If a lockfile already exists, facet install MUST use the pinned versions instead of resolving from the registry. This ensures reproducible installs across team members and environments. Only facet upgrade resolves newer versions. The lockfile SHOULD be version-controlled so that all team members and CI environments get the same versions.

Upgrade

facet upgrade checks for newer facet versions and newer MCP server versions in a single interactive flow.

Steps

  1. Read the lockfile and manifest. Load the currently pinned facet version and server versions.
  2. Check for updates.
    • Facet: Query the registry for the latest version of the installed facet. A newer version MAY contain updated composed text, new server references, changed server floor constraints, or new local content.
    • Source-mode servers: Query the registry for the latest version at or above the floor constraint.
    • Ref-mode servers: Re-resolve the OCI tag to check for a newer digest.
  3. Detect API surface changes. For each server with a newer version:
    • Download the new server artifact and compute its API surface hash.
    • Compare to the API surface hash in the lockfile.
    • If unchanged — the upgrade is structurally safe.
    • If changed — a structural change occurred. The consumer MUST be warned about structural changes.
  4. Present available updates. Implementors MUST surface text asset changes to the consumer:
    • Text assets: For each text asset that changed, show the diff. For new assets, show their content. For removed assets, flag the removal. The consumer gets accept/reject/modify for changed and new assets, and accept/reject for removed assets.
    • Servers: Show API surface change status for each server. The consumer controls which updates to apply.
  5. Apply selected updates.
    • If the facet version changed: download the new archive, verify integrity, extract text assets according to the consumer’s decisions from the change resolution flow. Re-resolve any server references that have new floor constraints.
    • If server versions changed: download new server artifacts, verify integrity, update adapter configuration.
  6. Write the updated lockfile. Record the new versions, content hashes, and API surface hashes for all updated artifacts.

Uninstall

facet uninstall removes a facet and its managed assets.

Steps

  1. Read the lockfile. Identify all managed assets belonging to the facet.
  2. Present assets for removal. Implementors SHOULD show the consumer a summary of all text assets and server configurations that will be removed. For each asset, the consumer can accept the removal or reject it (keep as unmanaged). There is no modify option — the facet no longer owns the asset.
  3. Remove accepted assets. Delete text assets the consumer accepted for removal from the provider-specified install directories. Remove server configurations.
  4. Update the lockfile. Remove the facet entry and all its managed asset records.
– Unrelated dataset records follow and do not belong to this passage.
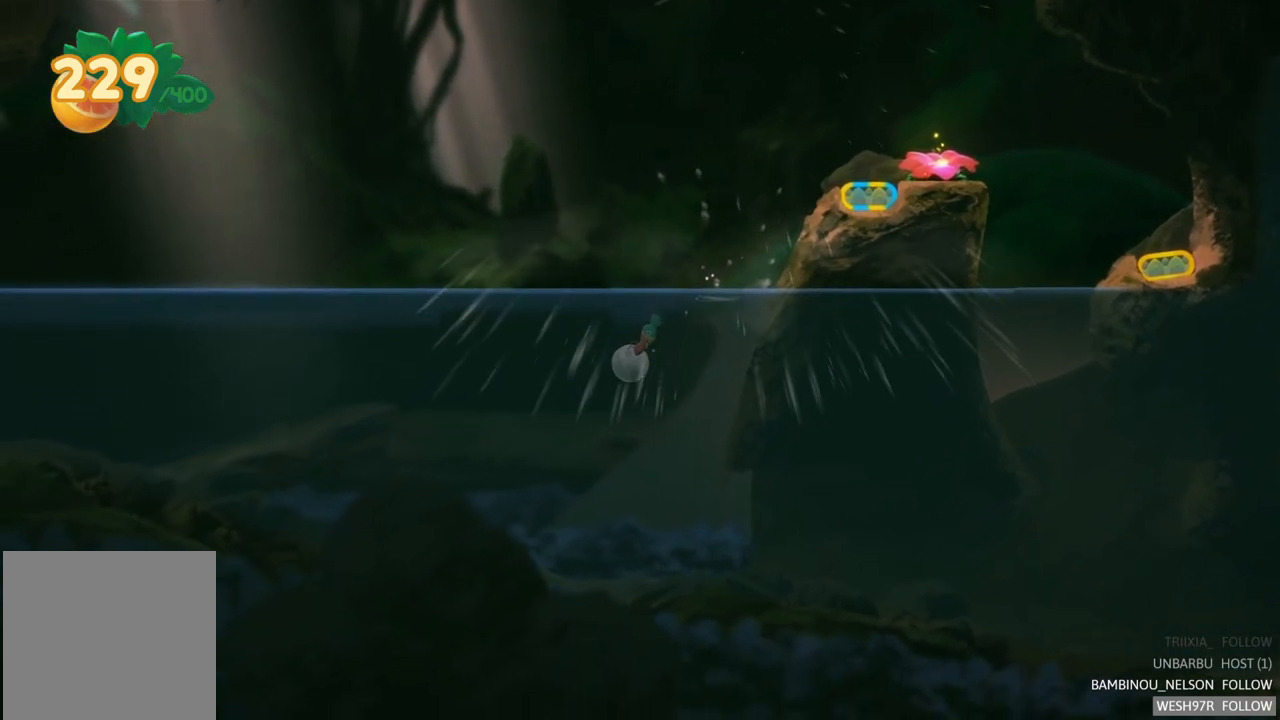
{"buttons": [], "left_stick": "left", "right_stick": "center", "events": []}
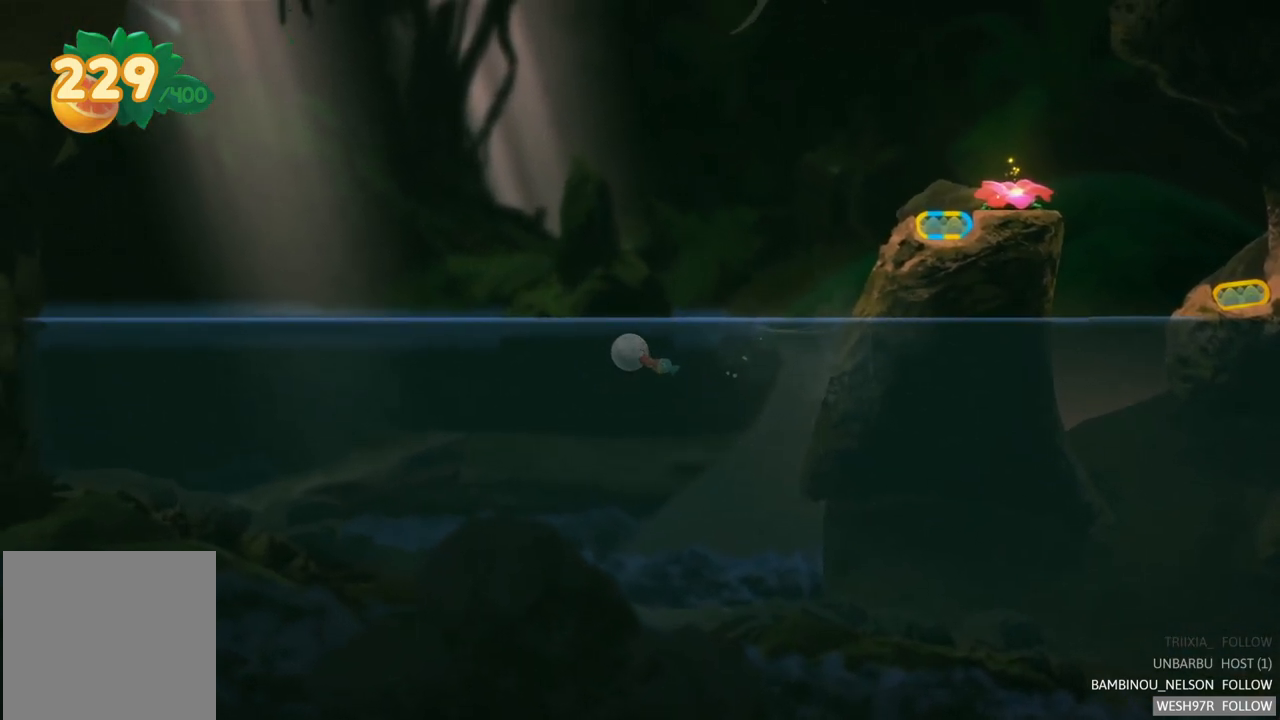
{"buttons": [], "left_stick": "left", "right_stick": "center", "events": []}
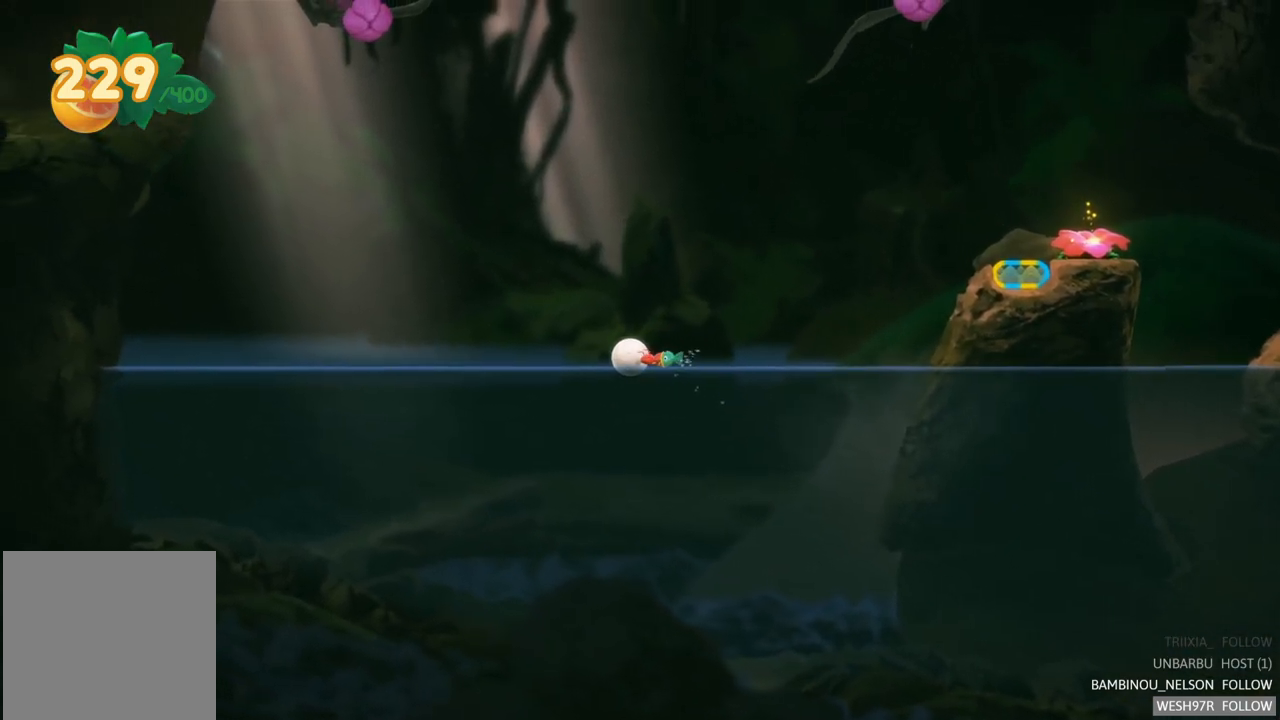
{"buttons": [], "left_stick": "left", "right_stick": "center", "events": []}
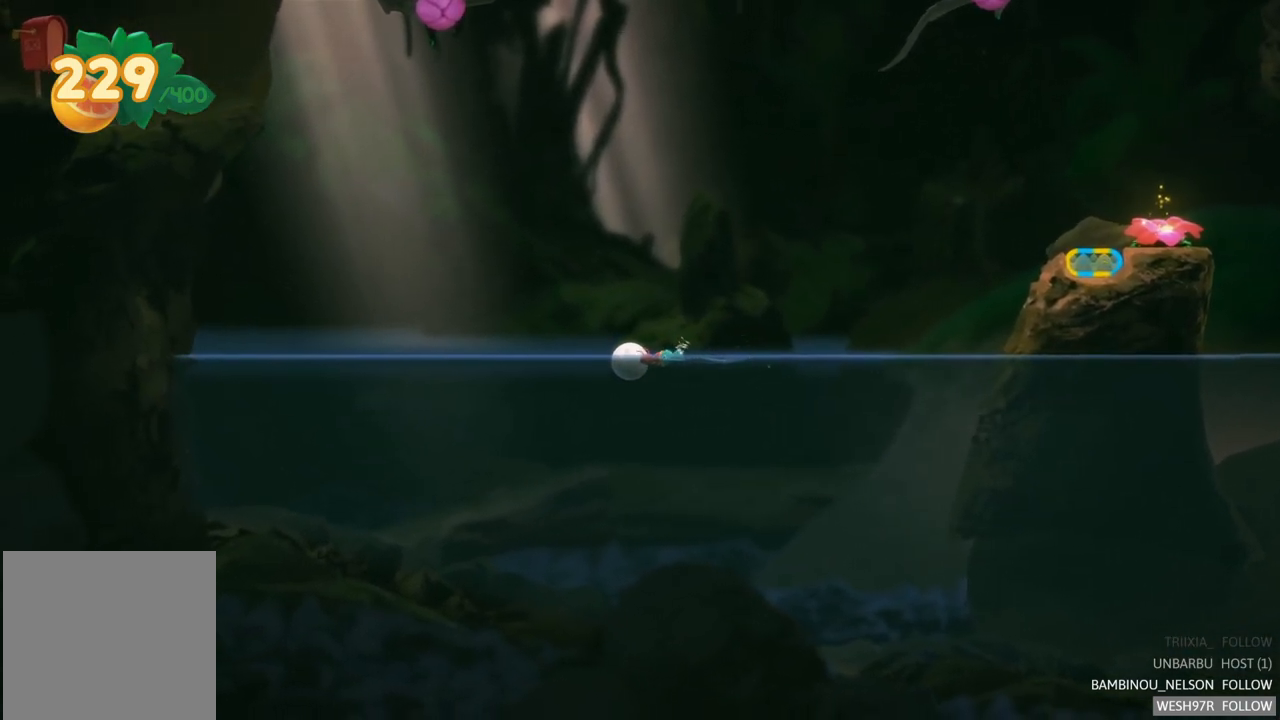
{"buttons": [], "left_stick": "left", "right_stick": "center", "events": [[167, "A", "down"], [450, "A", "up"]]}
Assets kept by the consumer are not recorded in the lockfile — they are now unmanaged.

Lockfile Semantics

The lockfile (facets.lock) pins the exact state of an installation:
FieldDescription
facet.nameThe installed facet name.
facet.versionThe exact installed facet version.
facet.integrityContent hash of the facet archive.
servers.<name>.versionSource-mode: the exact resolved server version.
servers.<name>.integritySource-mode: content hash of the server artifact.
servers.<name>.imageRef-mode: the OCI image reference (tag or digest) from the manifest.
servers.<name>.digestRef-mode: the resolved OCI digest pinned at install time.
servers.<name>.api_surfaceAPI surface hash at install time — the baseline for change detection (both modes).

Not in the Install Flow

  • Text asset resolution — text is already in the archive. No install-time fetching of composed facets.
  • Transitive server resolution — servers are terminal. No multi-level dependency resolution.
  • Local disk layout specifics — where files are placed on disk is determined by the installed adapters. Directory mapping is a CLI concern, not a specification-level decision.